Герр Ритмайстер — только так, не иначе, потому что он знатный, род его восходит к средневековым рыцарям в кольчугах. Нет, грубым он с ними не был, этот герр, этот парализованный потомок владельцев замка. Не бил плетью, не ругал девчат, не глумился над ними, как те, которые на пересыльных пунктах с фотоаппаратами врывались в душевые, чтобы на пленку схватить голых беззащитных полонянок. Этот не разрешал себе быть грубым.
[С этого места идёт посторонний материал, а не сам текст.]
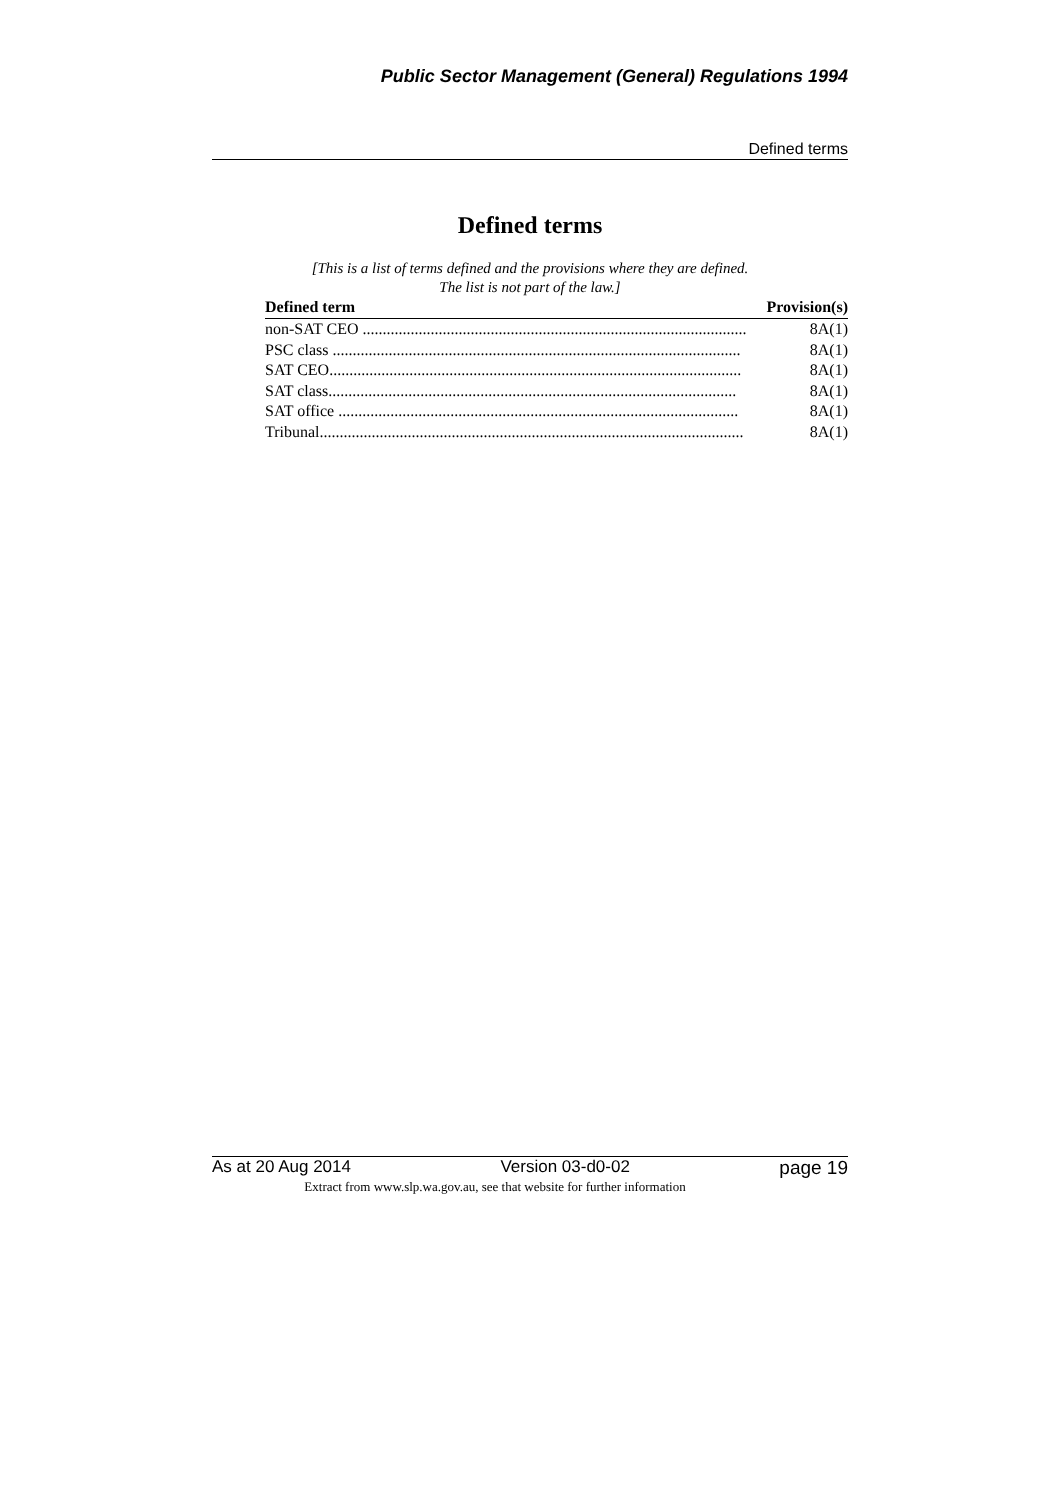Public Sector Management (General) Regulations 1994
Defined terms
Defined terms
[This is a list of terms defined and the provisions where they are defined.
The list is not part of the law.]
| Defined term | Provision(s) |
| --- | --- |
| non-SAT CEO ................................................................................................ | 8A(1) |
| PSC class ...................................................................................................... | 8A(1) |
| SAT CEO....................................................................................................... | 8A(1) |
| SAT class...................................................................................................... | 8A(1) |
| SAT office .................................................................................................... | 8A(1) |
| Tribunal.......................................................................................................... | 8A(1) |
As at 20 Aug 2014 Version 03-d0-02 page 19
Extract from www.slp.wa.gov.au, see that website for further information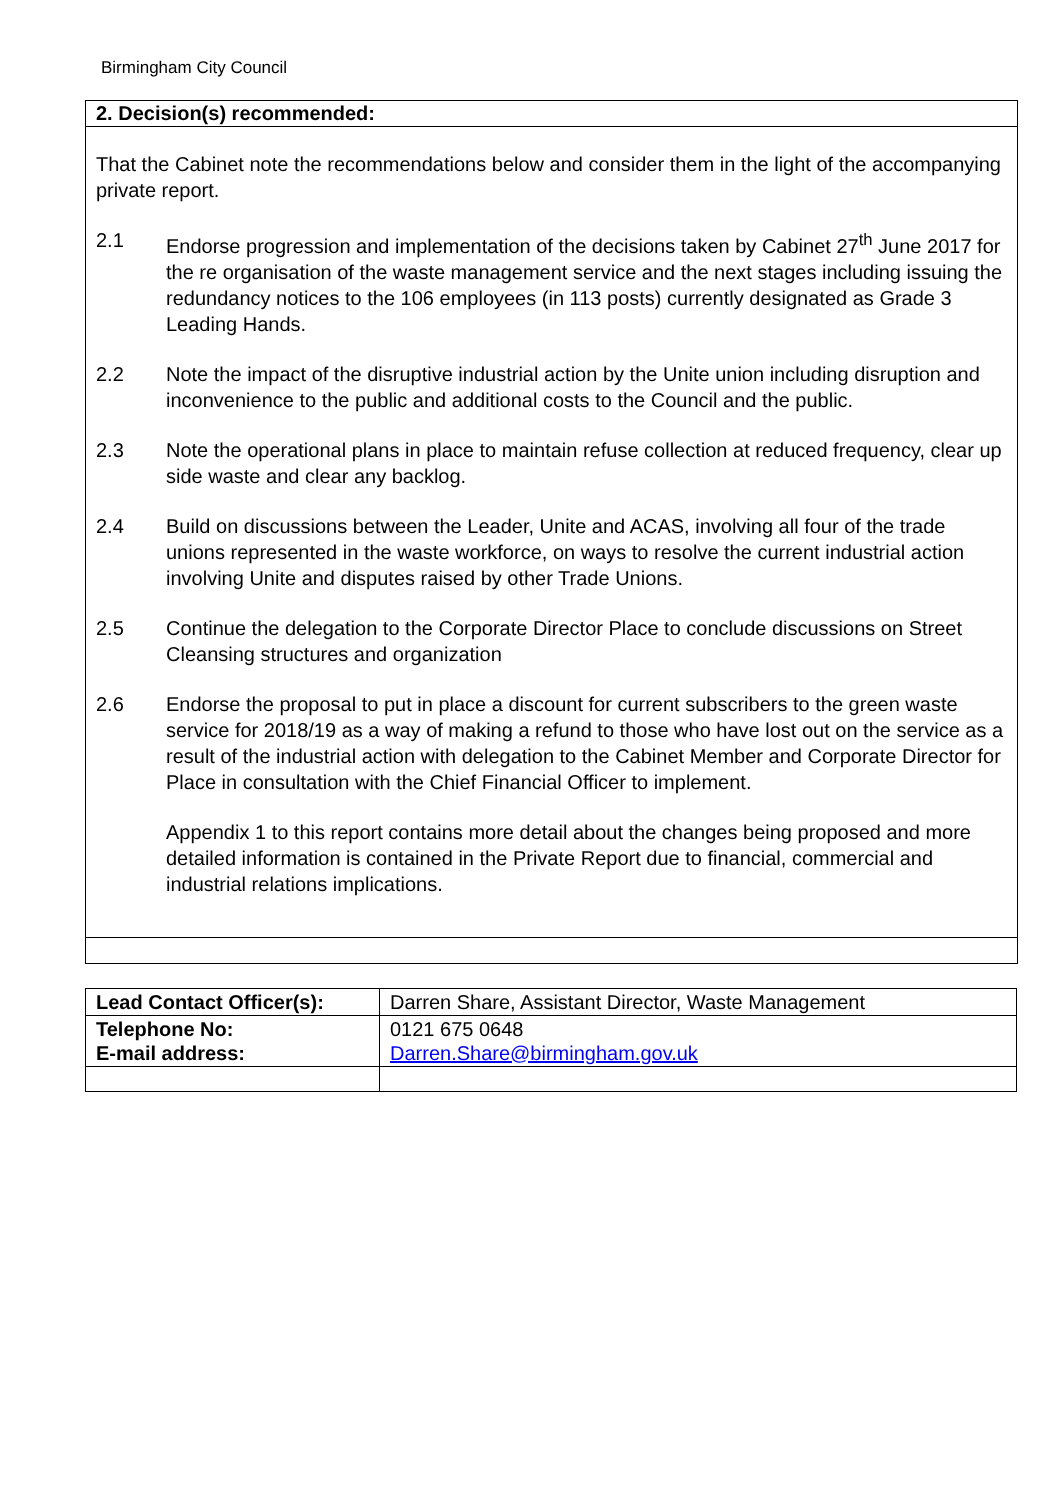Birmingham City Council
2. Decision(s) recommended:
That the Cabinet note the recommendations below and consider them in the light of the accompanying private report.
2.1 Endorse progression and implementation of the decisions taken by Cabinet 27<sup>th</sup> June 2017 for the re organisation of the waste management service and the next stages including issuing the redundancy notices to the 106 employees (in 113 posts) currently designated as Grade 3 Leading Hands.
2.2 Note the impact of the disruptive industrial action by the Unite union including disruption and inconvenience to the public and additional costs to the Council and the public.
2.3 Note the operational plans in place to maintain refuse collection at reduced frequency, clear up side waste and clear any backlog.
2.4 Build on discussions between the Leader, Unite and ACAS, involving all four of the trade unions represented in the waste workforce, on ways to resolve the current industrial action involving Unite and disputes raised by other Trade Unions.
2.5 Continue the delegation to the Corporate Director Place to conclude discussions on Street Cleansing structures and organization
2.6 Endorse the proposal to put in place a discount for current subscribers to the green waste service for 2018/19 as a way of making a refund to those who have lost out on the service as a result of the industrial action with delegation to the Cabinet Member and Corporate Director for Place in consultation with the Chief Financial Officer to implement.
Appendix 1 to this report contains more detail about the changes being proposed and more detailed information is contained in the Private Report due to financial, commercial and industrial relations implications.
| Lead Contact Officer(s): | Darren Share, Assistant Director, Waste Management |
| Telephone No: E-mail address: | 0121 675 0648 Darren.Share@birmingham.gov.uk |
Он просто не замечал вас, которые проходили мимо него с повязками «ост» на рукавах, были вы для него словно бестелесными, воздушными, он смотрел надменно куда-то сквозь вас. И, видимо, совершенно не слышал или не желал слышать ваше ежедневное «Гутен морген, герр Ритмайстер», потому что никогда не отвечал.
Всем распоряжалась барыня, она держала имение в руках.
— Мы не выскочки скороспелые. У нас герб, и мы остаемся преданными кайзеру, — говорила высокомерно и никак не хотела поверить, что немецкие вояки способны запрягать военнопленных в бороны, чтобы ими прочесывать минные поля, и учительниц заталкивать в бочки — казнить за слово протеста.
— Не может этого быть, — сердилась она. — Мы не варвары, ты выдумываешь, лжешь!
Они не хотели быть варварами. Барыня не могла представить своего сына среди тех сопляков из гитлерюгенда, которые хуже бандитов издеваются на Востоке над мирным населением. Или, быть может, они и в самом деле не были такими от природы? Но ведь соглашались же годами культивировать в себе жестокость убийц и садистов; быть жестоким, глухим к человеческой боли — это для них уже не позор, наоборот, это стало синонимом доблести, приметой сильной арийской натуры.
— Фрау не хочет признать этого, но ведь я же видела это своими глазами, слышите, видела?!